Price of new Canadian Homes Climbs further in March
New house prices in Canada increased further in March, culminating a strong first quarter of price increases in the housing sector.
The New Housing Price Index rose 0.2 percent in March, following an identical increase the prior month, Statistics Canada reported today in Ottawa. The figure was in line with the consensus forecast.
The New Housing Price Index measures price fluctuations of new homes across 21 major metropolitan areas in Canada.
Calgary was once again the top contributor to the monthly gain. House prices in the capital of Canada’s oil and gas region increased 0.8 percent, following a gain of 0.9 percent in February. House prices in Calgary had risen 1.3 percent in January, the largest increase since April 2007. Builders said market conditions and higher labour costs were the main factors behind the increase.
The price of new homes in St. John’s, Newfoundland rose for the first time since August, as builders reported new list prices for the year. Prices rose marginally in the cities of Halifax, Hamilton and Winnipeg, official data showed.
Prices declined in five metropolitan regions. New house prices dropped 0.4 percent in Charlottetown, 0.2 percent in Victoria, 0.1 percent in Saskatoon and 0.1 percent in Ottawa-Gatineau and Vancouver. The data suggest there were no regional trends in price movements at the end of the first quarter, as declines occurred across most regions of the country.
Compared to the previous 12 months, new house prices rose 1.6 percent, following a gain of 1.5 percent the prior month.

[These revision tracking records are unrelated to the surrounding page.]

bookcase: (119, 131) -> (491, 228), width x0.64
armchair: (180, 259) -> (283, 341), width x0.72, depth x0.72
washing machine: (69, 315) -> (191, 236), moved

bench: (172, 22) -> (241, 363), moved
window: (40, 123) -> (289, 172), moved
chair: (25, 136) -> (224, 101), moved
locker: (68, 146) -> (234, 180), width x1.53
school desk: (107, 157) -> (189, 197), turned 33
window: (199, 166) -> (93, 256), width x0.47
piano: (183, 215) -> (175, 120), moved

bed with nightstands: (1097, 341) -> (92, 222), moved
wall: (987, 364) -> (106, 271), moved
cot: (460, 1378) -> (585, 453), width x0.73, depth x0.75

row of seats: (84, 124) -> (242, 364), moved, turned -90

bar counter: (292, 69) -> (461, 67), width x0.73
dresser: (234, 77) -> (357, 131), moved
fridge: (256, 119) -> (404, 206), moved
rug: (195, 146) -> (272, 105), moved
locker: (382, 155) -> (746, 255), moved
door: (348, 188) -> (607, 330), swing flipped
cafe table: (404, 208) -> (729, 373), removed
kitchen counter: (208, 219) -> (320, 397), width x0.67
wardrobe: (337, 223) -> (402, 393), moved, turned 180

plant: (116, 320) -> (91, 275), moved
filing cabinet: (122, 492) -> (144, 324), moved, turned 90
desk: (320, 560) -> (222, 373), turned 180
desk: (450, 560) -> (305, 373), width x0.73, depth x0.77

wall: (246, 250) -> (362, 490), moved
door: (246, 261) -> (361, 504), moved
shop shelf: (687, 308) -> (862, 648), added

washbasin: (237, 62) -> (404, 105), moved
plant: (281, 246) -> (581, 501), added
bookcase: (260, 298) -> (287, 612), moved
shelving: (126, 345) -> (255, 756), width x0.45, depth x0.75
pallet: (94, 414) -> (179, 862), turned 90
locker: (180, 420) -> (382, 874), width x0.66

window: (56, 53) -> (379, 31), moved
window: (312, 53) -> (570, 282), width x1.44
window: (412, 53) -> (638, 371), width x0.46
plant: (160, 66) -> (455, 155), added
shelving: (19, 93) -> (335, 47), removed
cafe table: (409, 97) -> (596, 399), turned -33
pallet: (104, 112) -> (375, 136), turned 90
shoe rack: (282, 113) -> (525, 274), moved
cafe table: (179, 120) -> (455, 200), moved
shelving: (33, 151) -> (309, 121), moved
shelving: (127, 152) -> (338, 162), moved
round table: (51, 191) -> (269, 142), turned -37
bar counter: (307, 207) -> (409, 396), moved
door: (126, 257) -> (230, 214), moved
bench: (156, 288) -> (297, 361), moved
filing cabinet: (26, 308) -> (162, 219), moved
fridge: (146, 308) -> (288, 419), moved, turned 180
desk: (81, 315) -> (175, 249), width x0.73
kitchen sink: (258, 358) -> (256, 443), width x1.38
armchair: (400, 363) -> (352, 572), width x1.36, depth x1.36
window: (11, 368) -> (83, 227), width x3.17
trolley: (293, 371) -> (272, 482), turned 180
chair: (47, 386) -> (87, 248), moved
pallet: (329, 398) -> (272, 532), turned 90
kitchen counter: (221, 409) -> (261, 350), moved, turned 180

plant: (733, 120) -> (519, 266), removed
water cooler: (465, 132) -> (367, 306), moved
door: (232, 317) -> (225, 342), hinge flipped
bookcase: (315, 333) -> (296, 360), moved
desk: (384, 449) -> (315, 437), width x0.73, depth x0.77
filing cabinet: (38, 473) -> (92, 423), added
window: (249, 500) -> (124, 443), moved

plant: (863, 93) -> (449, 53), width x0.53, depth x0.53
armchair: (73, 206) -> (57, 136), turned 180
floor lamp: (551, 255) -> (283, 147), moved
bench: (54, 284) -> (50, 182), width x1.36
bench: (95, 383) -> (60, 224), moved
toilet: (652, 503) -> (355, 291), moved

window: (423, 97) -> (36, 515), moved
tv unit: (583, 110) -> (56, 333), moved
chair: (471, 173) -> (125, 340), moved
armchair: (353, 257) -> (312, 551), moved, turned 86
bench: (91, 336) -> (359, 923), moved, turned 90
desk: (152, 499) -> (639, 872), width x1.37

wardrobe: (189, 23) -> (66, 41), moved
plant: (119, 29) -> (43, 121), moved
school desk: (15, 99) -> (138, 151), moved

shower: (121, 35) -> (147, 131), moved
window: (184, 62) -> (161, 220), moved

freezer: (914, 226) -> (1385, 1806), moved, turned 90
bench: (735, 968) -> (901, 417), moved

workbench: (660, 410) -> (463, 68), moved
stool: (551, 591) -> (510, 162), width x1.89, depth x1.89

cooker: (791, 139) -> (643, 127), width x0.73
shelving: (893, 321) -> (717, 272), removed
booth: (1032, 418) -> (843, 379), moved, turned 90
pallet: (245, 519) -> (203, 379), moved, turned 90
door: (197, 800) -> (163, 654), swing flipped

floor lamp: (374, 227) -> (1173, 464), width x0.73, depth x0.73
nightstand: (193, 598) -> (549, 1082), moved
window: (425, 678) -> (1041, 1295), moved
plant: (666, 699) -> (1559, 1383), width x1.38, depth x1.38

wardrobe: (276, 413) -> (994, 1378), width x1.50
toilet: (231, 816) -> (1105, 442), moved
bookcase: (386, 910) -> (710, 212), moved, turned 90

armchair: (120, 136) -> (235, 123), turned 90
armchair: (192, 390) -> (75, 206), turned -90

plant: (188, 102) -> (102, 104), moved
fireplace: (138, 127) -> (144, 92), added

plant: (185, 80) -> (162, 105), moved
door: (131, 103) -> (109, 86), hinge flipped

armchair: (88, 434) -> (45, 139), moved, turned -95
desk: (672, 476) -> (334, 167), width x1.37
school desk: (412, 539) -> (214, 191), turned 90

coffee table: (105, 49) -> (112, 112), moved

The main contributors to the annual increase were Calgary (7.5 percent gain) and the combined metropolitan region of Toronto and Oshawa (1.6 percent gain). Calgary’s year-on-year advance was the biggest since July 2007.
Significant year-on-year increases also occurred in Hamilton (2.6 percent gain), Winnipeg (2.4 percent gain) and St. John’s (2.3 percent gain).
Five areas posted year-on-year declines in March, led by Vancouver (1.1 percent decline), Ottawa-Gatineau (1 percent decline) and Victoria (0.9 percent decline).
A separate release today from Statistics Canada showed housing starts advanced more than expected in April. House prices advanced more than 24 percent to a seasonally adjusted annual rate of 194,809. Economists forecast a gain to 175,000.
The six-month moving average for housing starts was 183,515.
April’s unexpected surge may reflect a catch-up after severe weather weighed on construction activity earlier in the year.
Another report earlier this week showed Canadian building permits fell sharply in March, supporting the view housing starts would gradually decline in the months ahead in line with the Bank of Canada’s expectations for a soft landing. Building permits fell 3 percent in March, following a drop of 11.3 percent the prior month.